■ PROBLEM STATEMENT: From the records, return each line that has the word "совет" in it.

++++++++++

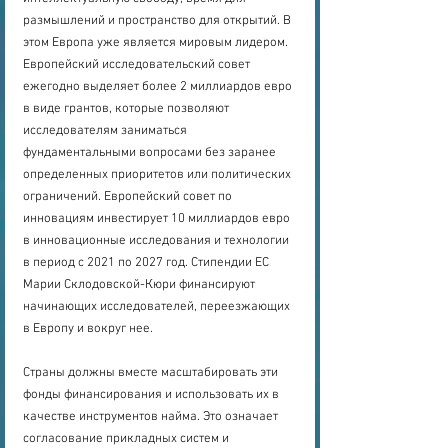
размышлений и пространство для открытий. В 
этом Европа уже является мировым лидером. 
Европейский исследовательский совет 
ежегодно выделяет более 2 миллиардов евро 
в виде грантов, которые позволяют 
исследователям заниматься 
фундаментальными вопросами без заранее 
определенных приоритетов или политических 
ограничений. Европейский совет по 
инновациям инвестирует 10 миллиардов евро 
в инновационные исследования и технологии 
в период с 2021 по 2027 год. Стипендии ЕС 
Марии Склодовской-Кюри финансируют 
начинающих исследователей, переезжающих 
в Европу и вокруг нее.
Страны должны вместе масштабировать эти 
фонды финансирования и использовать их в 
качестве инструментов найма. Это означает 
согласование прикладных систем и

++++++++++

■ TASK RESPONSE:
Европейский исследовательский совет 
ограничений. Европейский совет по 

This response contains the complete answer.